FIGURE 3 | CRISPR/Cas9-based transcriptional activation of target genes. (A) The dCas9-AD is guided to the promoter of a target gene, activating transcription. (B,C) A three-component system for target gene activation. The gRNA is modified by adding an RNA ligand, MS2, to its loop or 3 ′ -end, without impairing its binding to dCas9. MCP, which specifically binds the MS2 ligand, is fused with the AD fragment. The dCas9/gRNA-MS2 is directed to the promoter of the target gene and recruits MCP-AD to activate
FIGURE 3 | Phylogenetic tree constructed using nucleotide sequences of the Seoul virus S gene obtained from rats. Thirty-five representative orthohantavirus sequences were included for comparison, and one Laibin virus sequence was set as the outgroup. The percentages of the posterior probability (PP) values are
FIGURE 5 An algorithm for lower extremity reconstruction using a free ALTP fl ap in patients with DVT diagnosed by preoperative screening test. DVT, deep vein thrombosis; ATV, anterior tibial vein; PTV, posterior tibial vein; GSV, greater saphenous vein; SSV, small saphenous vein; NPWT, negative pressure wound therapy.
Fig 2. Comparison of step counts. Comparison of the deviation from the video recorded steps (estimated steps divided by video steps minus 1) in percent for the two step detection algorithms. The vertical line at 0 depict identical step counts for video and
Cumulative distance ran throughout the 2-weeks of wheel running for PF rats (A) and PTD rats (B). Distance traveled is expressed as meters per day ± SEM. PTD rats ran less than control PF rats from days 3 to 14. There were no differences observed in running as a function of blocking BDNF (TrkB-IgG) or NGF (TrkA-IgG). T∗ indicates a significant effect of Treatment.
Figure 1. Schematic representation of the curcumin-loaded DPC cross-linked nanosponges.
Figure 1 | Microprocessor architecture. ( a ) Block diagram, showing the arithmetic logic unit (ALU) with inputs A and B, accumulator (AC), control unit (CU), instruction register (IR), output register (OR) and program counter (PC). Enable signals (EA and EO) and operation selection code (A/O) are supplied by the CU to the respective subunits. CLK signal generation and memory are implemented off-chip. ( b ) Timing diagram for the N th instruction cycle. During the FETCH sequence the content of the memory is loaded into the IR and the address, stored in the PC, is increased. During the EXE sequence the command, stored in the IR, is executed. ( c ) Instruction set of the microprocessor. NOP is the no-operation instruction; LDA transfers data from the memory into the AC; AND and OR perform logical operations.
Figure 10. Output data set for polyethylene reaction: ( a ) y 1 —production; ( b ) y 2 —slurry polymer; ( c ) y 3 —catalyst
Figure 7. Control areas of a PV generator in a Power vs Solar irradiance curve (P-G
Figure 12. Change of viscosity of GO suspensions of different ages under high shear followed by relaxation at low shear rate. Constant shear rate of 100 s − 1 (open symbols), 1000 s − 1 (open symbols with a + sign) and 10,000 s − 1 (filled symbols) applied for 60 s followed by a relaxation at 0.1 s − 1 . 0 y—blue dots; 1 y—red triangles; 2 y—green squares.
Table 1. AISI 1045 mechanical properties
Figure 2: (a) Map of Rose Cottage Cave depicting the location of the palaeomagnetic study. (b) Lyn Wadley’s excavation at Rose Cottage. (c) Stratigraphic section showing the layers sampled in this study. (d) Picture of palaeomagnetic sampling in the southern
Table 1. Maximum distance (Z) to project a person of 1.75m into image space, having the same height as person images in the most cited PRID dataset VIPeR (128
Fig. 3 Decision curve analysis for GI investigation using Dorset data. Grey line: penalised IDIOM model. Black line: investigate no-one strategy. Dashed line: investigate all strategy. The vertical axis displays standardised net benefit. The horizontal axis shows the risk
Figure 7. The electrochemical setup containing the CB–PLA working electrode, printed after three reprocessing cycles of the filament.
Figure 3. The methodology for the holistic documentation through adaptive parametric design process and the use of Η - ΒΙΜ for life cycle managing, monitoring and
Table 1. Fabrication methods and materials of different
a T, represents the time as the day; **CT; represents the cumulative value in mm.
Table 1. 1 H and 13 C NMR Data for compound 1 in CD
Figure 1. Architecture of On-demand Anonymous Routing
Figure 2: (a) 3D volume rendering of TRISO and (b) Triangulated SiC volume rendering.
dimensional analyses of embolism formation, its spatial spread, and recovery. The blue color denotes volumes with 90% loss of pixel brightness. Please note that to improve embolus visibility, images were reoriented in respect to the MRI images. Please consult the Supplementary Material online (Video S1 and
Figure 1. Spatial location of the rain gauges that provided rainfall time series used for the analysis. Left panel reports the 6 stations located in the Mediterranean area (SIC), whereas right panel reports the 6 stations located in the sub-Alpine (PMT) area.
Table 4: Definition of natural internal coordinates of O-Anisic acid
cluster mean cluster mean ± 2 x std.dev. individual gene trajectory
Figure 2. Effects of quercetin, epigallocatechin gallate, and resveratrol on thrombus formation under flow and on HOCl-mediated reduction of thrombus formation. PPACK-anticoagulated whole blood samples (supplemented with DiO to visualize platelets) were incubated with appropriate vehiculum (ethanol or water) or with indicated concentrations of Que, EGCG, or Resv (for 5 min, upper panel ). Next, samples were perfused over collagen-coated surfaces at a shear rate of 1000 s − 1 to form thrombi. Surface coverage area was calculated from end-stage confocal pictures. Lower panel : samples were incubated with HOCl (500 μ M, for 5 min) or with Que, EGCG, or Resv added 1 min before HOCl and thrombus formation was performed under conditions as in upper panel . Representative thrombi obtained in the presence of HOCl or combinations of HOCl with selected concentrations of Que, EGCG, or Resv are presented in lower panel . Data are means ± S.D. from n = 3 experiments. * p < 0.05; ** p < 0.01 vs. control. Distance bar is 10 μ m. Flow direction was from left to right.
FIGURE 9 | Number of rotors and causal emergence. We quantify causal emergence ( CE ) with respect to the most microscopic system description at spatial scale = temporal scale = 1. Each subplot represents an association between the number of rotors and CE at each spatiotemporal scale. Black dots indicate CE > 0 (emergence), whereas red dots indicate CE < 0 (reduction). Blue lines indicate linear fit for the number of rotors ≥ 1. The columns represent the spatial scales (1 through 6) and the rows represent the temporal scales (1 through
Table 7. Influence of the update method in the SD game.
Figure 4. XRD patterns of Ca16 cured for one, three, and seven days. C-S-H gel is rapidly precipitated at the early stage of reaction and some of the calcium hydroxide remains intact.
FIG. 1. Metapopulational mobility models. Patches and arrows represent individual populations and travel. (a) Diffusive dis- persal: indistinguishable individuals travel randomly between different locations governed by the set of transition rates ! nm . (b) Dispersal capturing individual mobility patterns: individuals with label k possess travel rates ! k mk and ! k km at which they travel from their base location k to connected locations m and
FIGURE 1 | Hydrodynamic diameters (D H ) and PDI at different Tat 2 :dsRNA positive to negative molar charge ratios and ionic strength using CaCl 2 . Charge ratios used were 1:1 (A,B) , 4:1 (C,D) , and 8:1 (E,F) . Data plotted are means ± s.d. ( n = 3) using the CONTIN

- _What to produce_
One stretch of the lines above is wanted, from the line that contains "Figure 1. Architecture" through the line that contains "Figure 2: (a) 3D". Output it exactly.

- _Answer for this exercise_
Figure 1. Architecture of On-demand Anonymous Routing
Figure 2: (a) 3D volume rendering of TRISO and (b) Triangulated SiC volume rendering.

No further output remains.